■ **THE TASK**: Wherever a picture sits, omit it. Output the rest of the listing exactly.

■ **DATA BELOW**:
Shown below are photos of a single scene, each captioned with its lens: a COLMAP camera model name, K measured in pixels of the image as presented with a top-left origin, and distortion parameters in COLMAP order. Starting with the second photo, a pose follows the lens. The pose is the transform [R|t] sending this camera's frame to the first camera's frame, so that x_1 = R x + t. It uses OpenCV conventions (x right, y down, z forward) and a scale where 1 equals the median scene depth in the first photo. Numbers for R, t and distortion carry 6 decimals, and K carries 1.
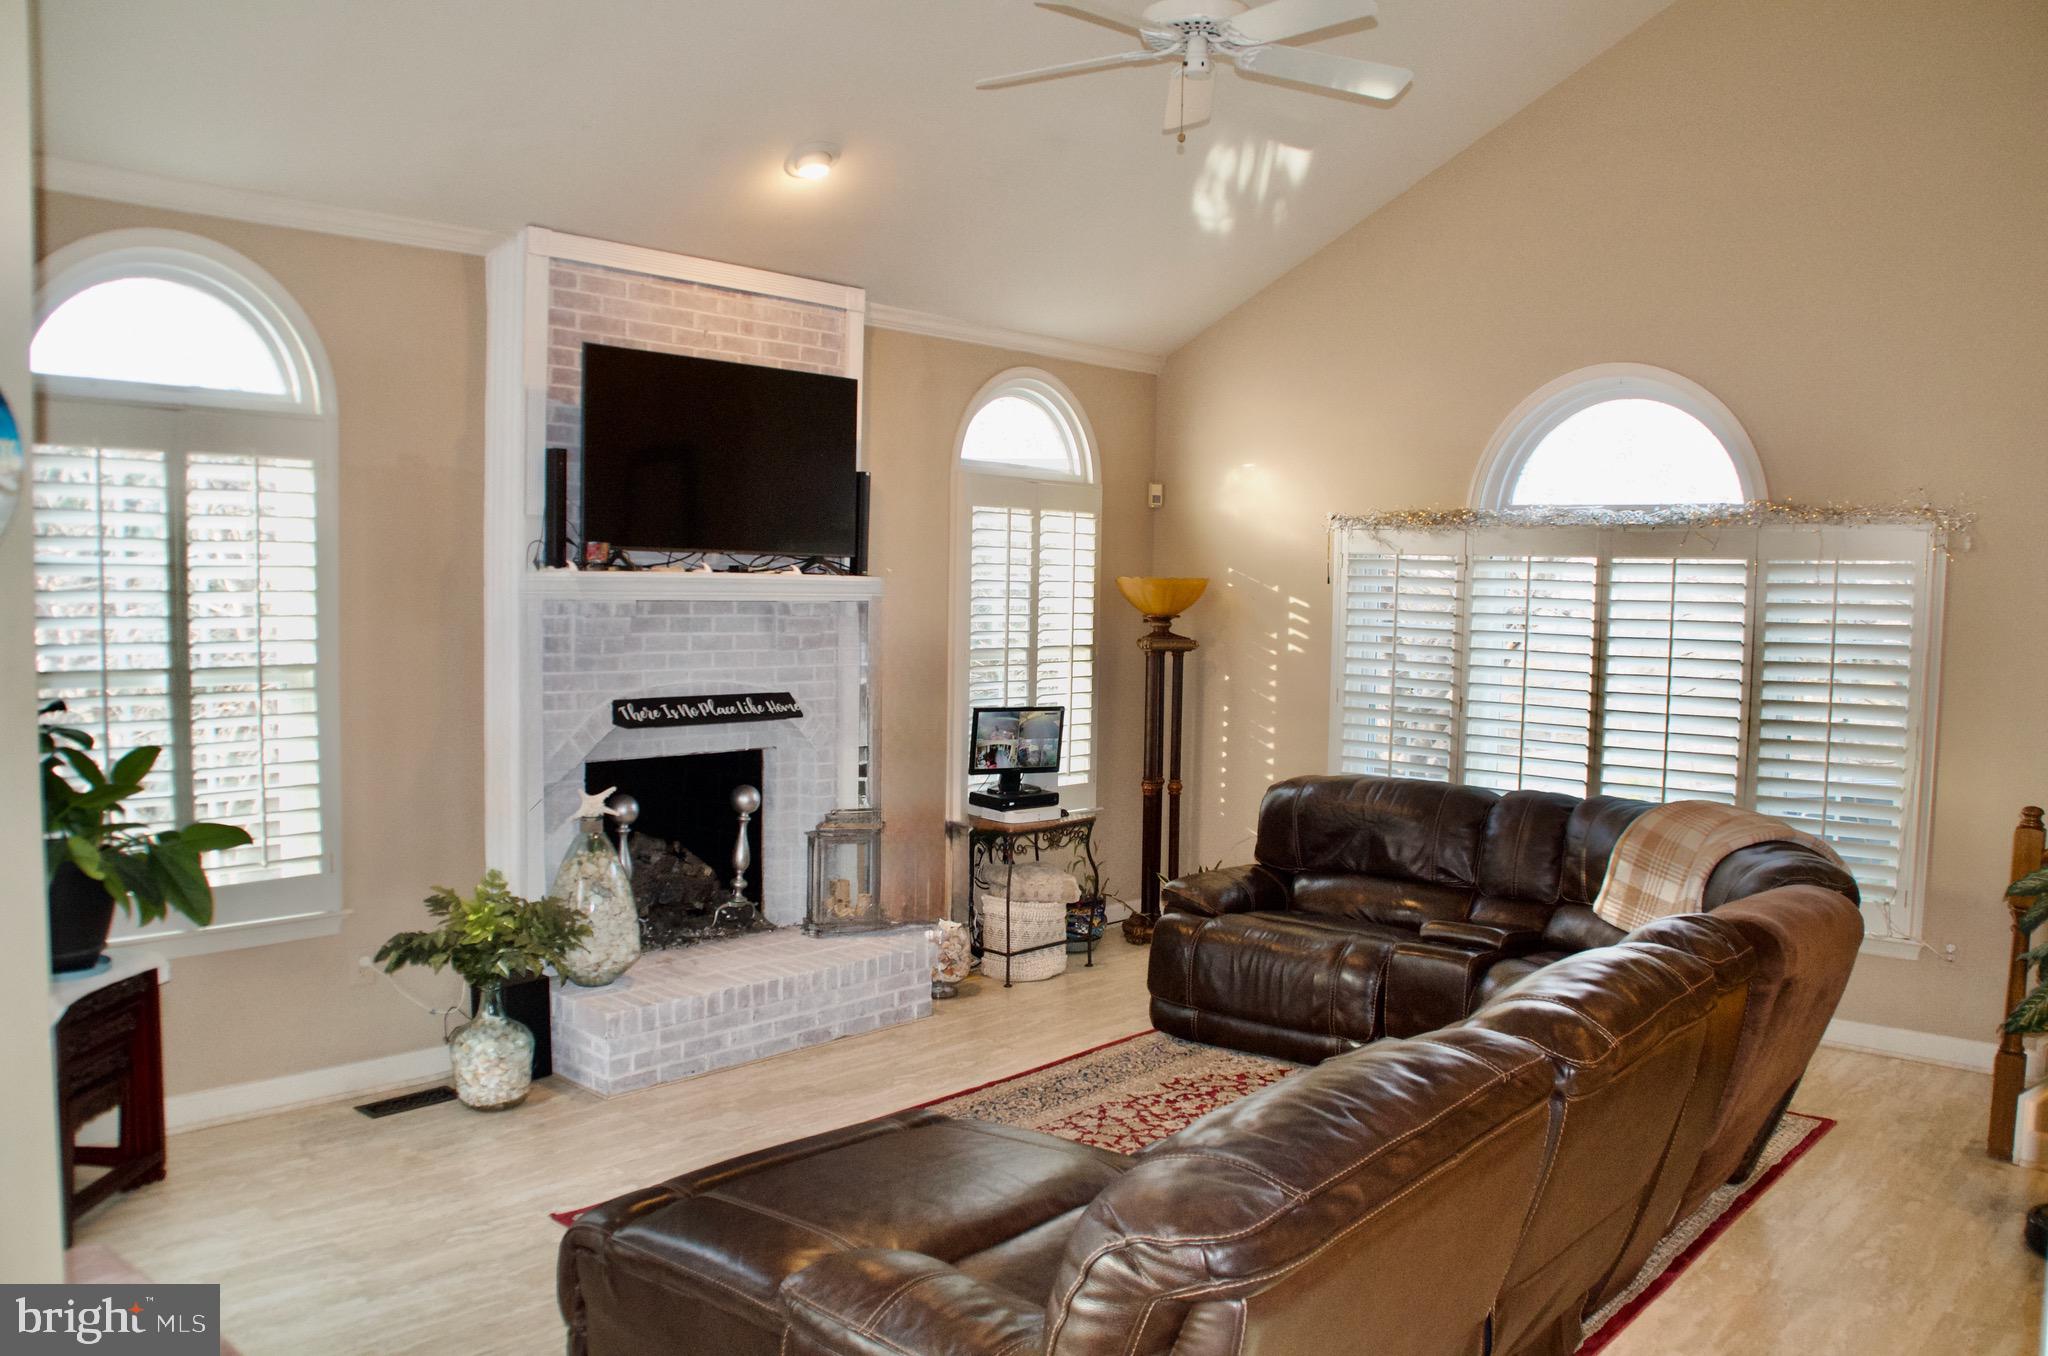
lens RADIAL K [[1597.6, 0, 1036.5], [0, 1597.6, 727.1], [0, 0, 1]] dist [-0.172229, 0.129600]
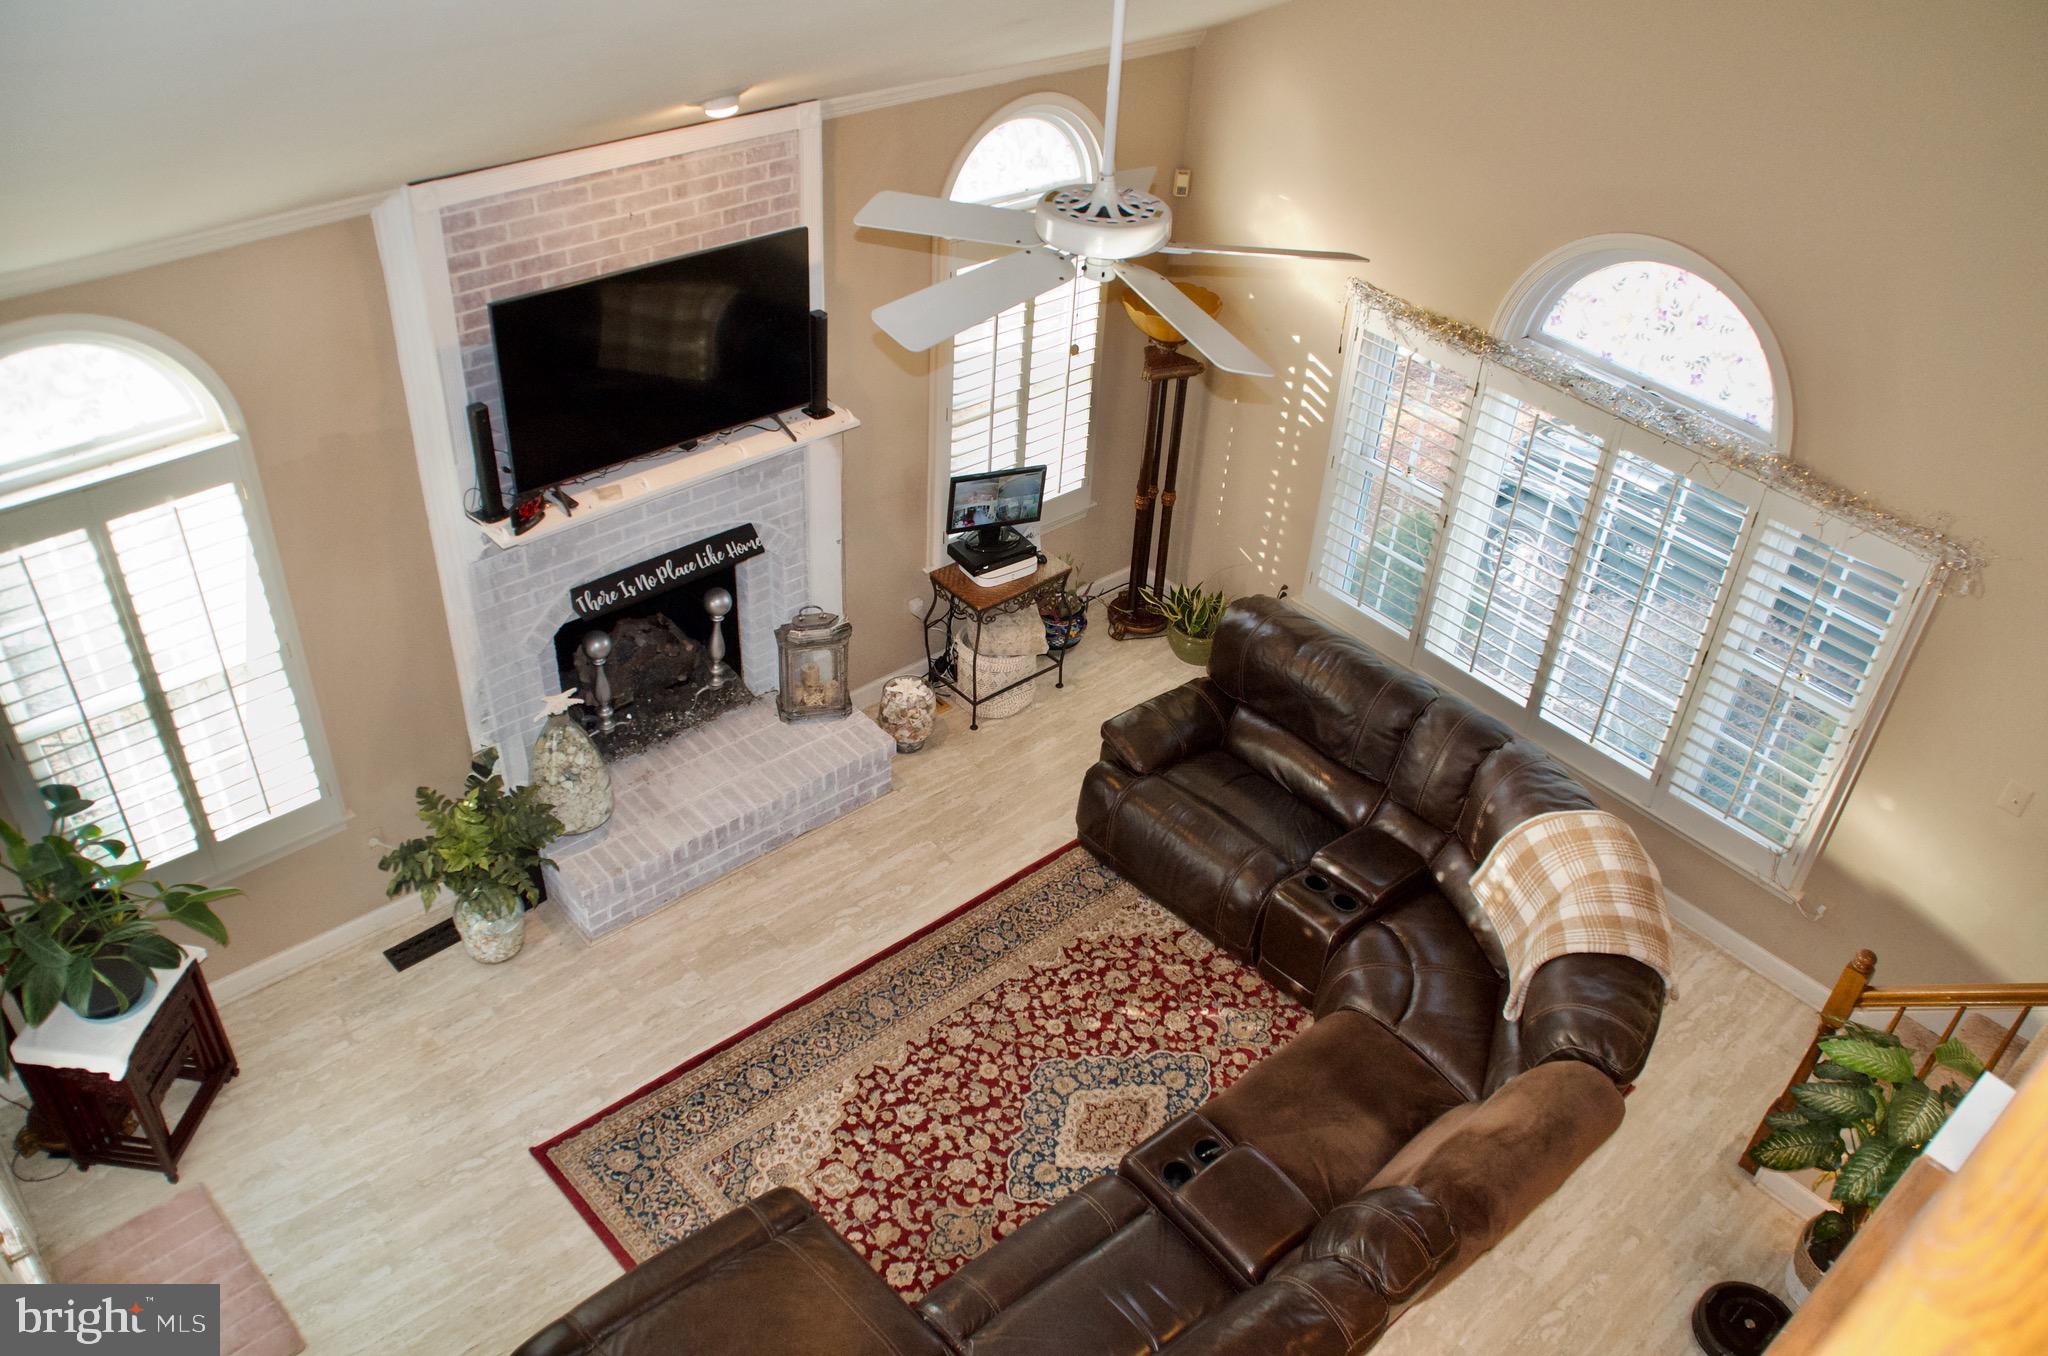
lens RADIAL K [[1597.6, 0, 1036.5], [0, 1597.6, 727.1], [0, 0, 1]] dist [-0.172229, 0.129600]
pose [[0.993082, 0.098010, -0.064677, 0.108329], [-0.047326, 0.838127, 0.543419, -0.492768], [0.107468, -0.536598, 0.836966, 0.105871]]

■ **RESPONSE AREA**:
Shown below are photos of a single scene, each captioned with its lens: a COLMAP camera model name, K measured in pixels of the image as presented with a top-left origin, and distortion parameters in COLMAP order. Starting with the second photo, a pose follows the lens. The pose is the transform [R|t] sending this camera's frame to the first camera's frame, so that x_1 = R x + t. It uses OpenCV conventions (x right, y down, z forward) and a scale where 1 equals the median scene depth in the first photo. Numbers for R, t and distortion carry 6 decimals, and K carries 1.
lens RADIAL K [[1597.6, 0, 1036.5], [0, 1597.6, 727.1], [0, 0, 1]] dist [-0.172229, 0.129600]
lens RADIAL K [[1597.6, 0, 1036.5], [0, 1597.6, 727.1], [0, 0, 1]] dist [-0.172229, 0.129600]
pose [[0.993082, 0.098010, -0.064677, 0.108329], [-0.047326, 0.838127, 0.543419, -0.492768], [0.107468, -0.536598, 0.836966, 0.105871]]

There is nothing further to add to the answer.